PubMed 15939813
Referenced in: none
Automatically associated channels: Cav1.3
Title: Novel molecular mechanism involving alpha1D (Cav1.3) L-type calcium channel in autoimmune-associated sinus bradycardia.
Authors: Yongxia Qu, Ghayath Baroudi, Yuankun Yue, Mohamed Boutjdir
Journal, date & volume: Circulation, 2005 Jun 14 , 111, 3034-41
PubMed link: http://www.ncbi.nlm.nih.gov/pubmed/15939813
Abstract
Congenital heart block (CHB) is an autoimmune disease that affects fetuses/infants born to mothers with anti-Ro/La antibodies (positive IgG).

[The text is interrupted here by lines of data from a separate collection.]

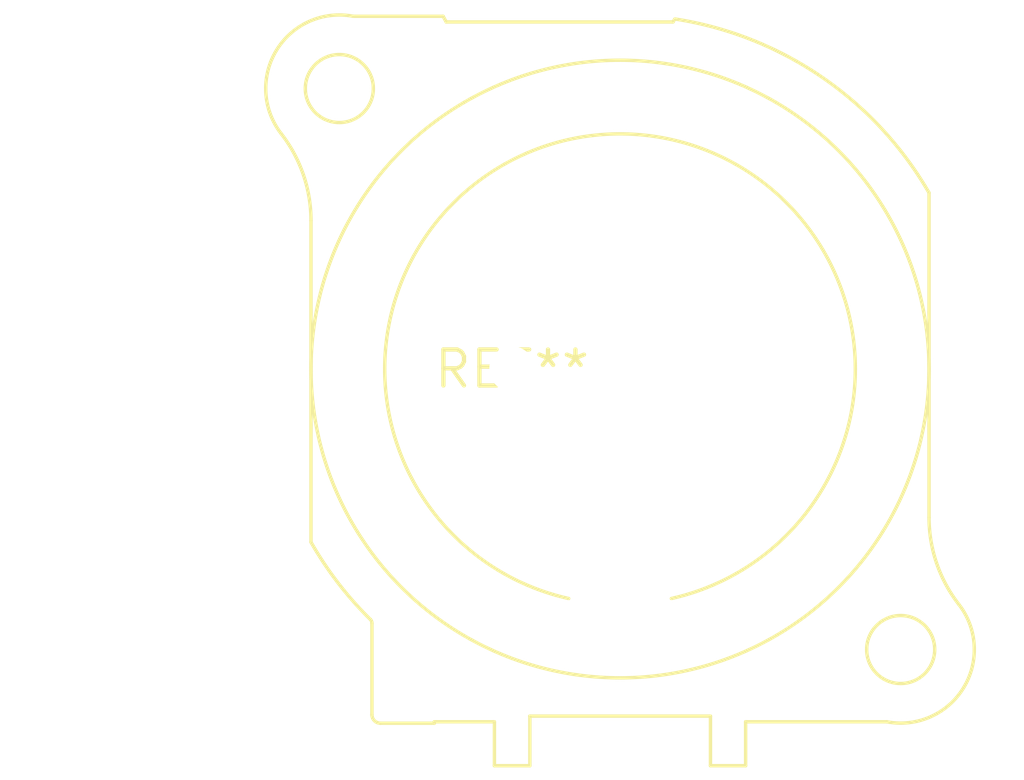
<source format=kicad_pcb>
(kicad_pcb (version 20240108) (generator pcbnew)

  (general
    (thickness 1.6)
  )

  (paper "A4")
  (layers
    (0 "F.Cu" signal)
    (31 "B.Cu" signal)
    (32 "B.Adhes" user "B.Adhesive")
    (33 "F.Adhes" user "F.Adhesive")
    (34 "B.Paste" user)
    (35 "F.Paste" user)
    (36 "B.SilkS" user "B.Silkscreen")
    (37 "F.SilkS" user "F.Silkscreen")
    (38 "B.Mask" user)
    (39 "F.Mask" user)
    (40 "Dwgs.User" user "User.Drawings")
    (41 "Cmts.User" user "User.Comments")
    (42 "Eco1.User" user "User.Eco1")
    (43 "Eco2.User" user "User.Eco2")
    (44 "Edge.Cuts" user)
    (45 "Margin" user)
    (46 "B.CrtYd" user "B.Courtyard")
    (47 "F.CrtYd" user "F.Courtyard")
    (48 "B.Fab" user)
    (49 "F.Fab" user)
    (50 "User.1" user)
    (51 "User.2" user)
    (52 "User.3" user)
    (53 "User.4" user)
    (54 "User.5" user)
    (55 "User.6" user)
    (56 "User.7" user)
    (57 "User.8" user)
    (58 "User.9" user)
  )

  (setup
    (pad_to_mask_clearance 0)
    (pcbplotparams
      (layerselection 0x00010fc_ffffffff)
      (plot_on_all_layers_selection 0x0000000_00000000)
      (disableapertmacros false)
      (usegerberextensions false)
      (usegerberattributes false)
      (usegerberadvancedattributes false)
      (creategerberjobfile false)
      (dashed_line_dash_ratio 12.000000)
      (dashed_line_gap_ratio 3.000000)
      (svgprecision 4)
      (plotframeref false)
      (viasonmask false)
      (mode 1)
      (useauxorigin false)
      (hpglpennumber 1)
      (hpglpenspeed 20)
      (hpglpendiameter 15.000000)
      (dxfpolygonmode false)
      (dxfimperialunits false)
      (dxfusepcbnewfont false)
      (psnegative false)
      (psa4output false)
      (plotreference false)
      (plotvalue false)
      (plotinvisibletext false)
      (sketchpadsonfab false)
      (subtractmaskfromsilk false)
      (outputformat 1)
      (mirror false)
      (drillshape 1)
      (scaleselection 1)
      (outputdirectory "")
    )
  )

  (net 0 "")

  (footprint "Jack_XLR_Neutrik_NC3MBV-0_Vertical" (layer "F.Cu") (at 0 0))

)

</source>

Although the hallmark of CHB is complete atrioventricular block, sinus bradycardia has been reported recently in animal models of CHB. Interestingly, knockout of the neuroendocrine alpha1D Ca channel in mice results in significant sinus bradycardia and atrioventricular block, a phenotype reminiscent to that seen in CHB. Here, we tested the hypothesis that the alpha1D Ca channel is a novel target for positive IgG.Reverse transcription-polymerase chain reaction, confocal indirect immunostaining, and Western blot data established the expression of the alpha1D Ca channel in the human fetal heart. The effect of positive IgG on alpha1D Ca current (I(Ca-L)) was characterized in heterologous expression systems (tsA201 cells and Xenopus oocytes) because of the unavailability of alpha1D-specific modulators. alpha1D I(Ca-L) activated at negative potentials (between -60 and -50 mV). Positive IgG inhibited alpha1D I(Ca-L) in both expression systems. This inhibition was rescued by a Ca channel activator, Bay K8644. No effect on alpha1D I(Ca-L) was observed with negative IgG and denatured positive IgG. Western blot data showed that positive IgG binds directly to alpha1D Ca channel protein.The data are the first to demonstrate (1) expression of the alpha1D Ca channel in human fetal heart, (2) inhibition of alpha1D I(Ca-L) by positive IgG, and (3) direct cross-reactivity of positive IgG with the alpha1D Ca channel protein. Given that alpha1D I(Ca-L) activates at voltages within the pacemaker's diastolic depolarization, inhibition of alpha1D I(Ca-L) in part may account for autoimmune-associated sinus bradycardia. In addition, Bay K8644 rescue of alpha1D I(Ca-L) inhibition opens new directions in the development of pharmacotherapeutic approaches in the management of CHB.